When a major cyberattack occurs, media and global stakeholders largely focus on the targeted organization, the ransom amount, and the policy response – while the real experiences of and impacts on affected individuals are often misunderstood or enitrely ignored.
#StillVulnerable is a human-led campaign to remind people that we are all vulnerable to cyberattacks – and to inspire our audience to call on world leaders to follow through with their cybersecurity commitments. By putting our audience in the shoes of a cyberattack victim through real-life storytelling, we show that cyberattacks are not just a shadow war happening in the darkest corners of the Internet. The campaign aims to:
There is no playbook or database of cyberattacks. That’s what makes the experience all the more misunderstood. Digital Peace Now created the campaign from the ground up and undertook an effort to identify and contact victims, build trust and confidence to share their stories, and amplify them among our key audiences - digital natives who are equally vulnerable, but have the power to make a difference.
Research & Info-Gathering:
Researched cyberattacks worldwide and reached out to individuals who were directly impacted by digital attacks.
Carefully considered the diversity of candidates - from the type of cyberattack, location, industry, and personal experience - we would feature in the collection.
Developed interview questions tailored to each individual and the individual’s cyberattack experience.
Challenges: Identifying specific victims from news of cyberattacks, where many could not or would not reveal their identities publicly. Tracking down contact information. Establishing direct contact.
Set up and hosted one-on-one interviews with cyberattack victims to discuss an emotional and very personal experience.
Worked with each cyberattack victim to make sure they felt comfortable sharing their unique story.
Transcribed and edited each interview transcription to make their stories more engaging and digestible.
Challenges: Receiving no response. Establishing trust with people who are afraid, wary, ashamed, generally want to put the experience behind them.
Creation of Artwork:
Created unique illustrations for each #StillVulnerable story that was reflective of the cyberattack victim’s testimonial.
Challenges: Transforming and capturing the emotion of an intangible experience into a visual format.
Publication & Amplification:
Promoted the campaign on Digital Peace Now platforms (website, Twitter, LinkedIn, newsletter).
Coordinated with victims, company ambassadors, board members, partner organizations, and industry influencers to promote the campaign among their networks.
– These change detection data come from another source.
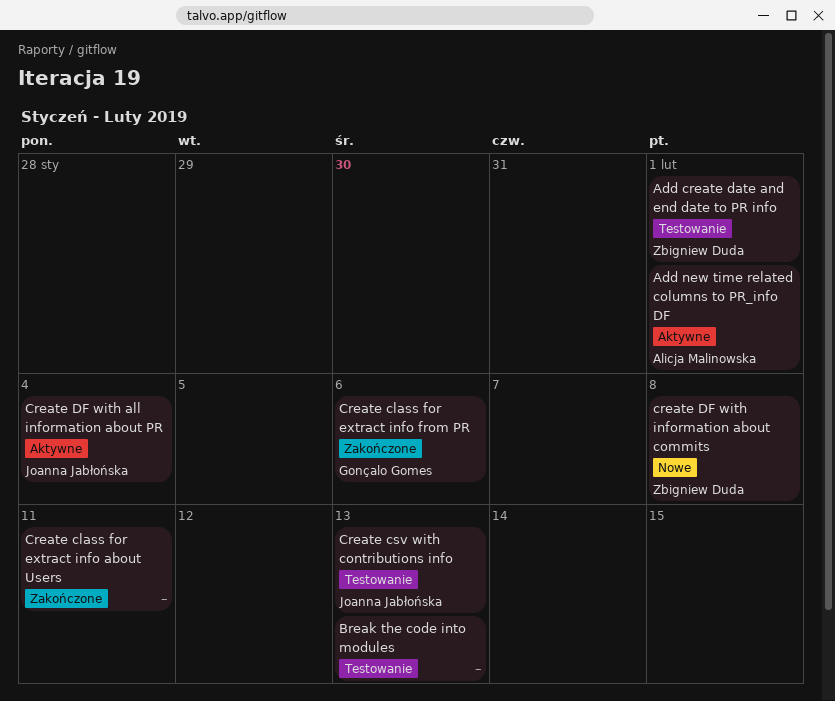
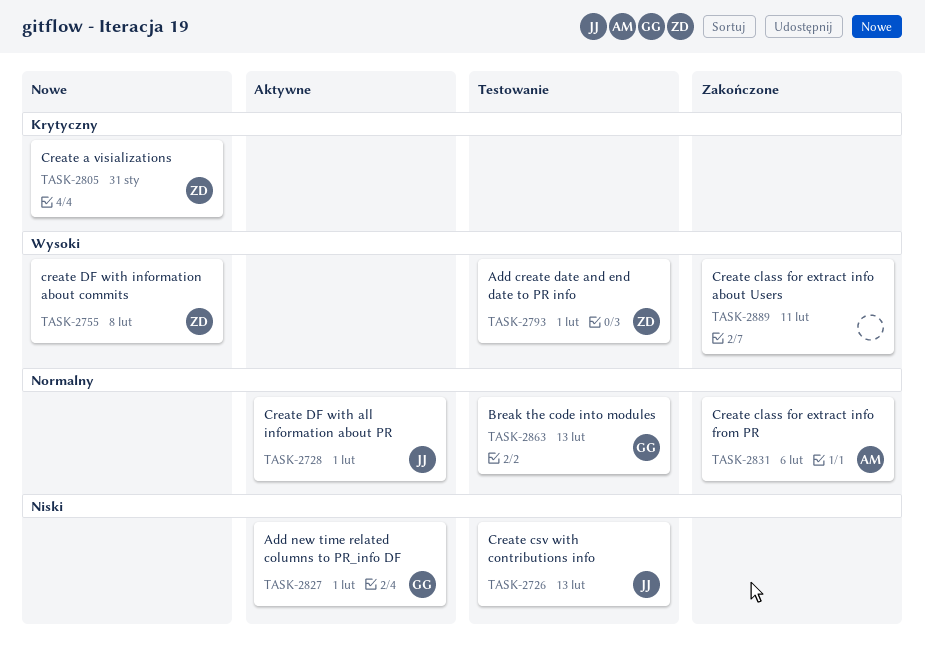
Add new time related columns to PR_info DF, owner: Alicja Malinowska -> Gonçalo Gomes
Break the code into modules, owner: none -> Gonçalo Gomes
Create a visializations: none -> present
Create class for extract info from PR, owner: Gonçalo Gomes -> Alicja Malinowska
Create DF with all information about PR, due: Feb 4 -> Feb 1

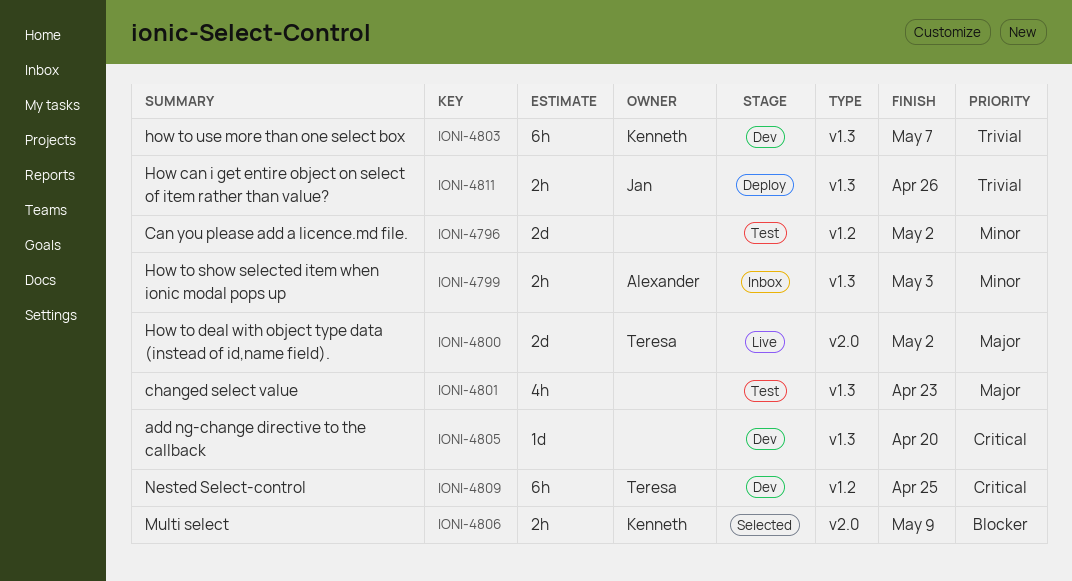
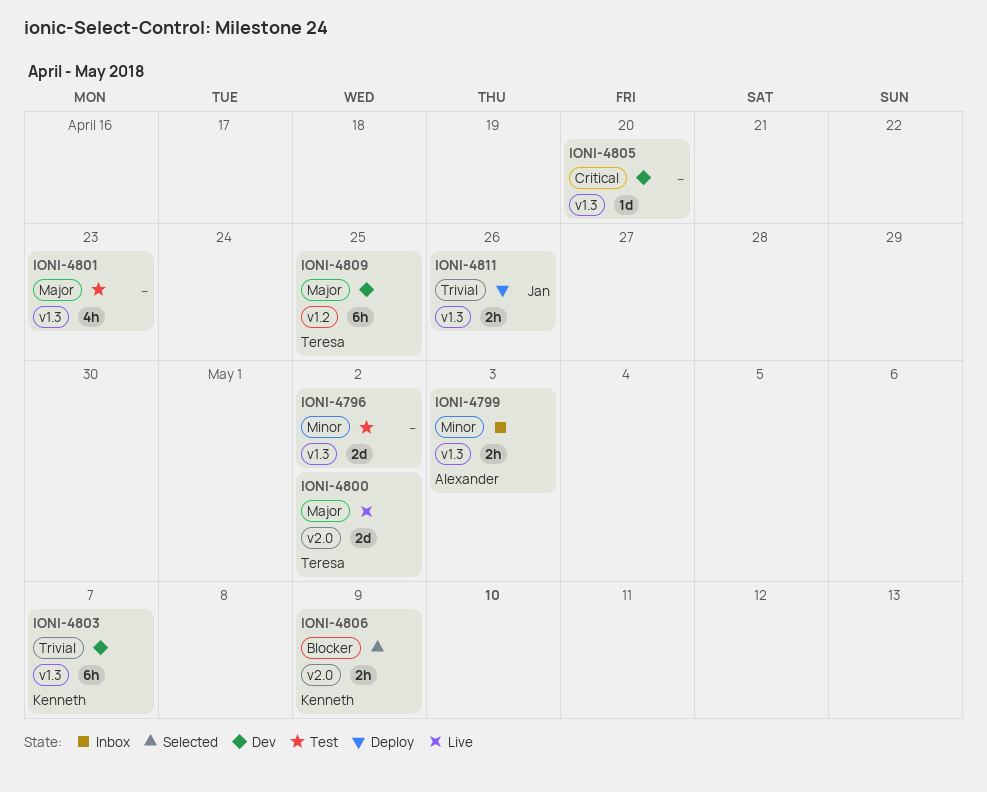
IONI-4796, label: v1.2 -> v1.3
IONI-4809, priority: Critical -> Major

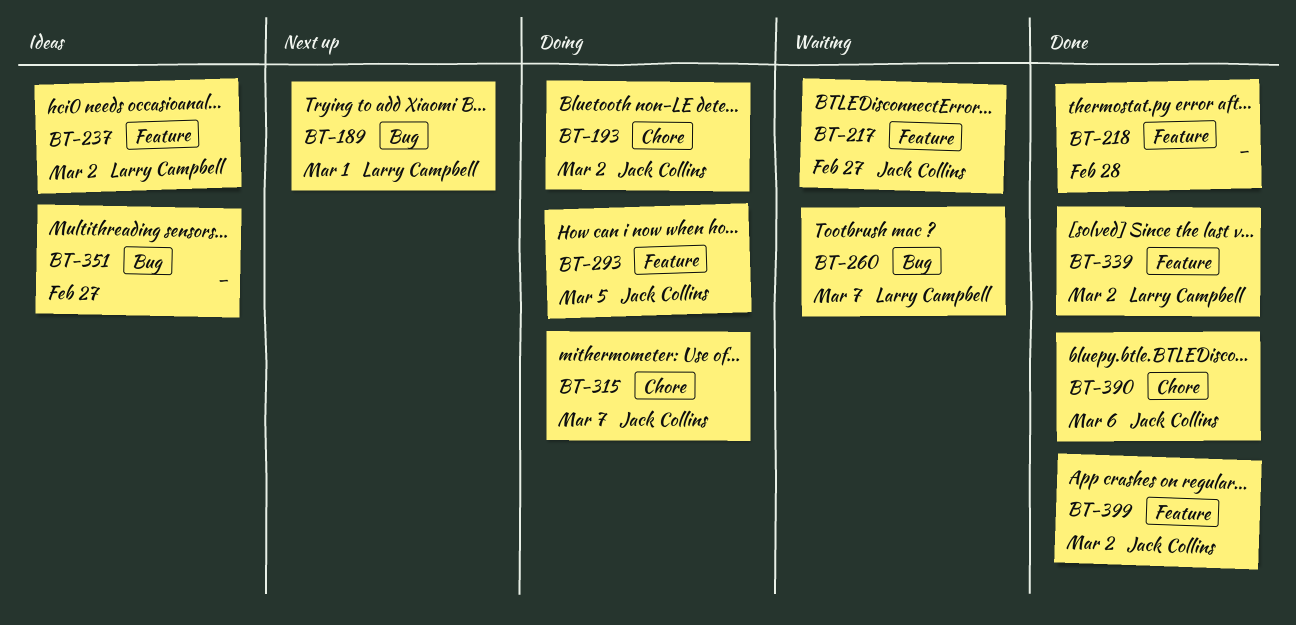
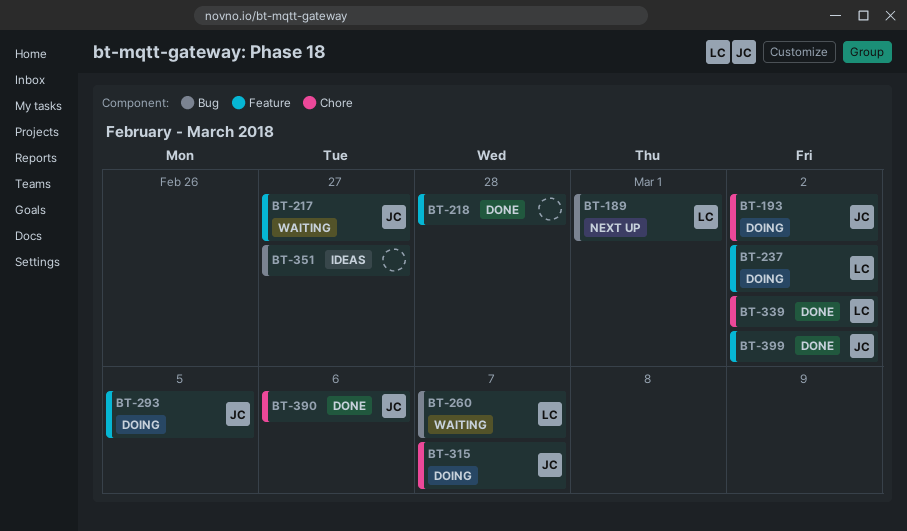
BT-237, status: Ideas -> Doing
BT-339, label: Feature -> Chore

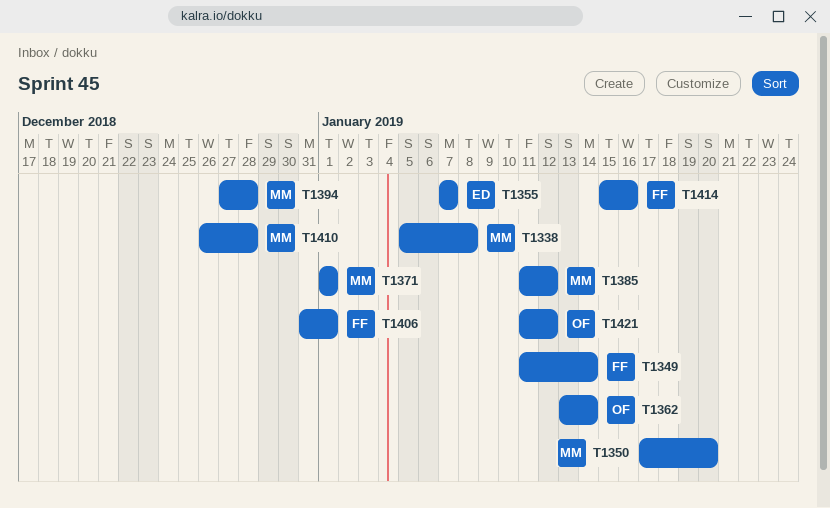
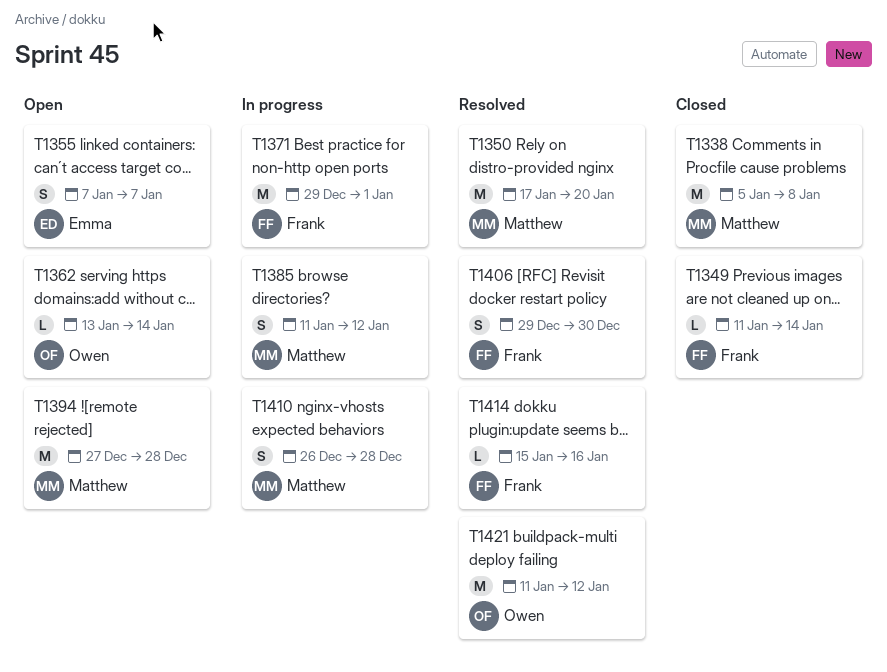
T1371, owner: Matthew -> Frank
T1371, start: Jan 1 -> Dec 29
T1406, start: Dec 31 -> Dec 29
T1406, due: Jan 1 -> Dec 30

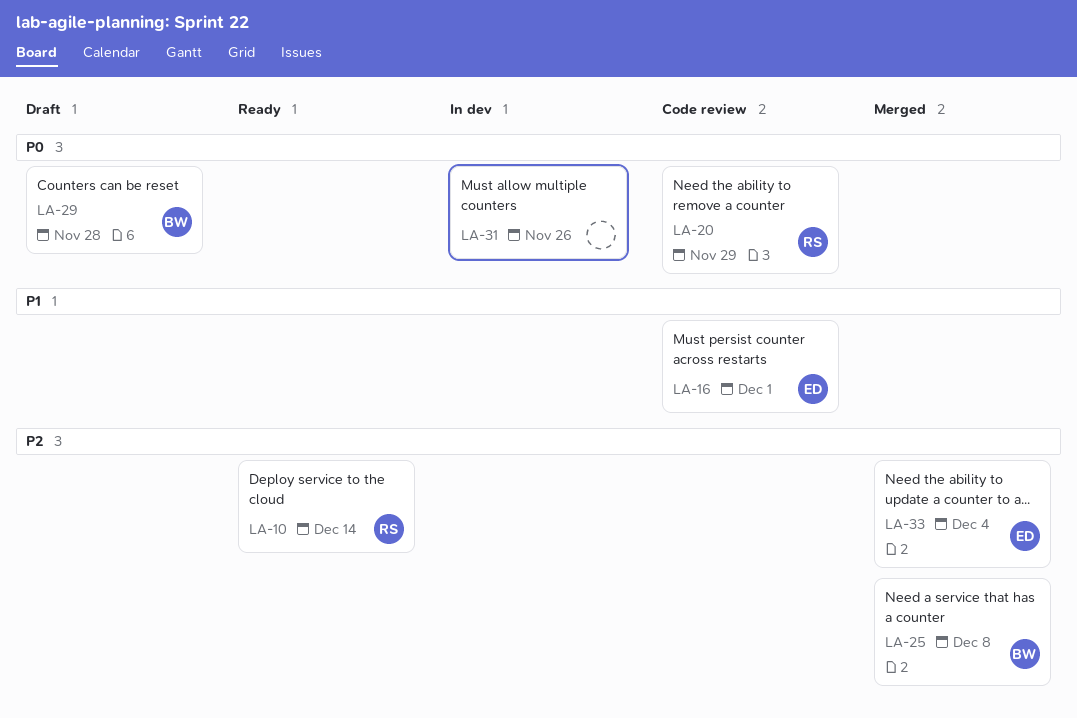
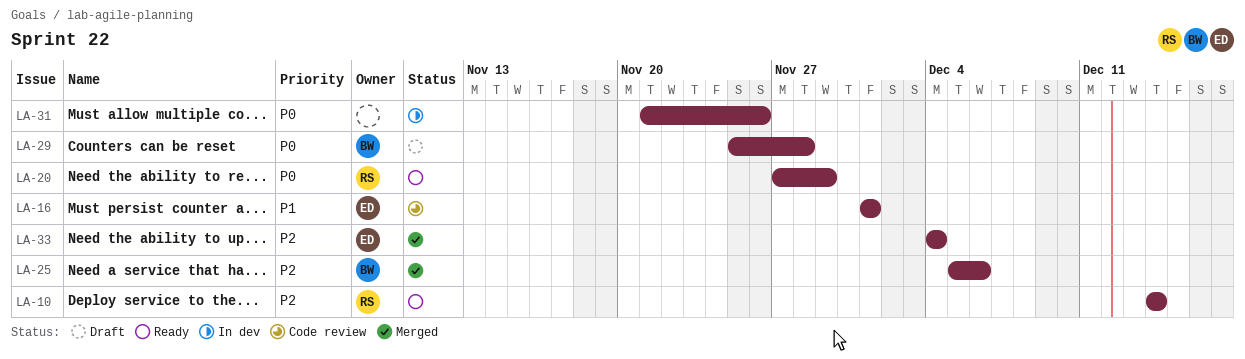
LA-20, status: Code review -> Ready
LA-25, due: Dec 8 -> Dec 6

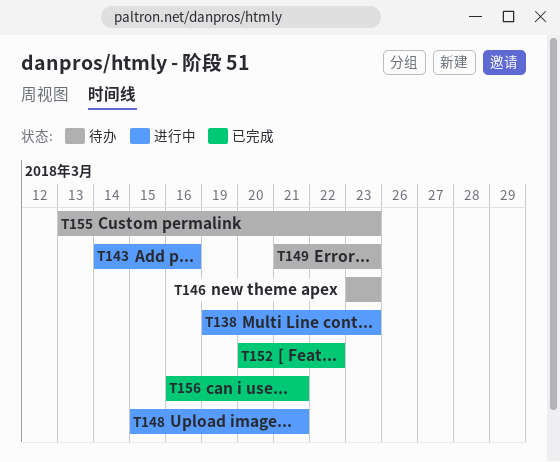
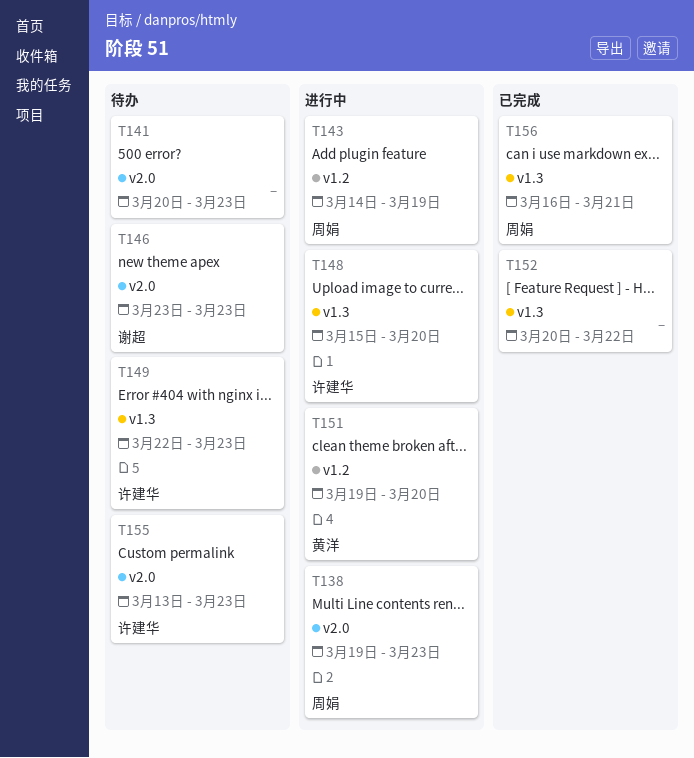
T141: none -> present
T143, due: Mar 16 -> Mar 19
T148, due: Mar 21 -> Mar 20
T149, start: Mar 21 -> Mar 22
T151: none -> present

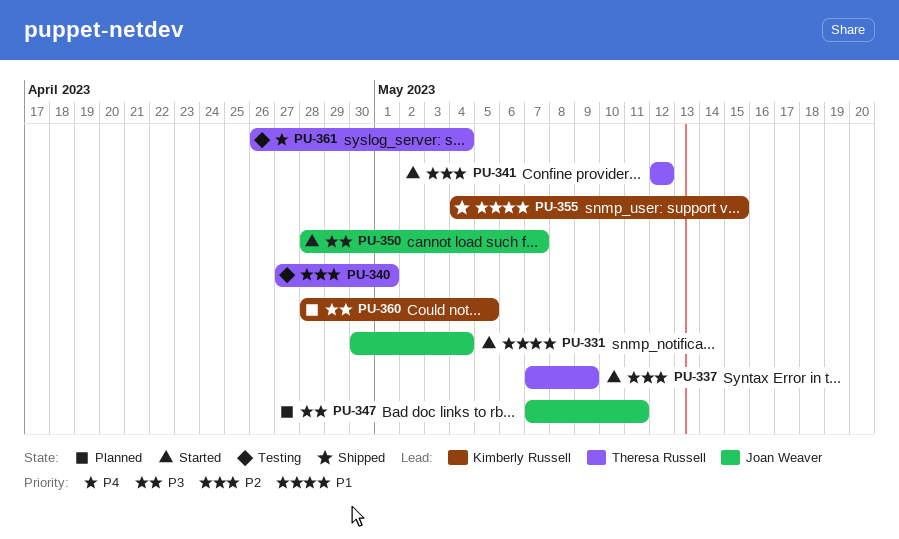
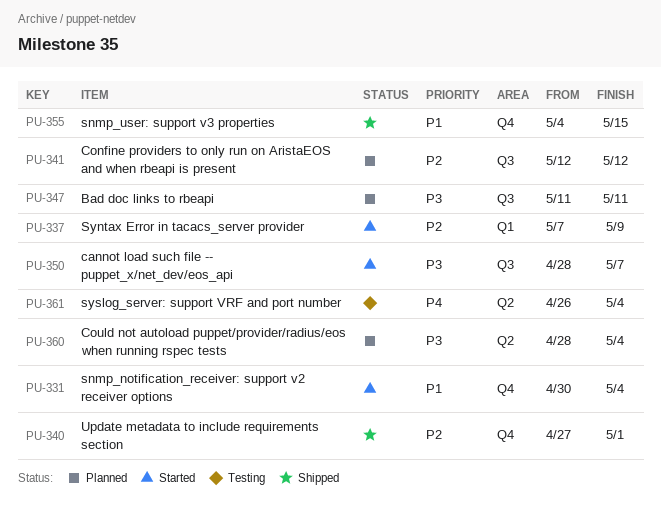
PU-340, status: Testing -> Shipped
PU-341, status: Started -> Planned
PU-347, start: May 7 -> May 11
PU-360, due: May 5 -> May 4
Launched two public Twitter Spaces events featuring cyberattack victims (Gurmehar Kaur and Lama Fakih) to continue to spread awareness for the campaign and the human impact of cyberattacks.
Contacted numerous publications and news reporters to announce the launch of #StillVulnerable.
Challenges: Generating campaign content and outreach material that would interest media reps and engage the general public.
#StillVulnerable’s key objective of humanizing cyberattack experiences - and showing we are all vulnerable to this threat - was achieved through the diversity of voices, stories, and methods of attacks we showcased. Stories included indivudals impacted by some of the most widely recognized cyberattacks, like the Pegasus and Russian attacks on Ukraine, as well as untold accounts and the reasons behind them: financial gain, espionage, political motivations, warfare, disruption, and harassment.
The campaign told 13 stories of men and women spanning:
Industries: Law, healthcare, government, civil society, technology, finance, meat processing, education, and cryptocurrency.
Job roles: Ukrainian cybersecurity agency head, human rights lawyer, nurse, Native American tribal chief, chief information security officer, NGO founder, hedge fund leader, meat factory worker, human rights advocate, college student, civil society advocate.
Countries: United States, Ukraine, United Kingdom, Lebanon, India, Brazil, Afghanistan.
For the initial launch, media coverage included national and trade publications with a total reach of 12.78 million readers. The exclusive story ran in Axios’ Login newsletter with an accompanying standalone piece, with additional pick-up in CyberWire Daily Briefing Newsletter, National CyberSecurity News, Cybersecurity Insiders, IAPP Blog, and ORF’s Humans of the Web podcast.
While we garnered over 1.8 million social media impressions and an average website session time of 4 minutes, our best results were intangible. We received overwhelming positive feedback and support from our network of partners in the digital diplomacy and cyber world, allowing us to uncover more stories and reach more people to speak up about their experiences.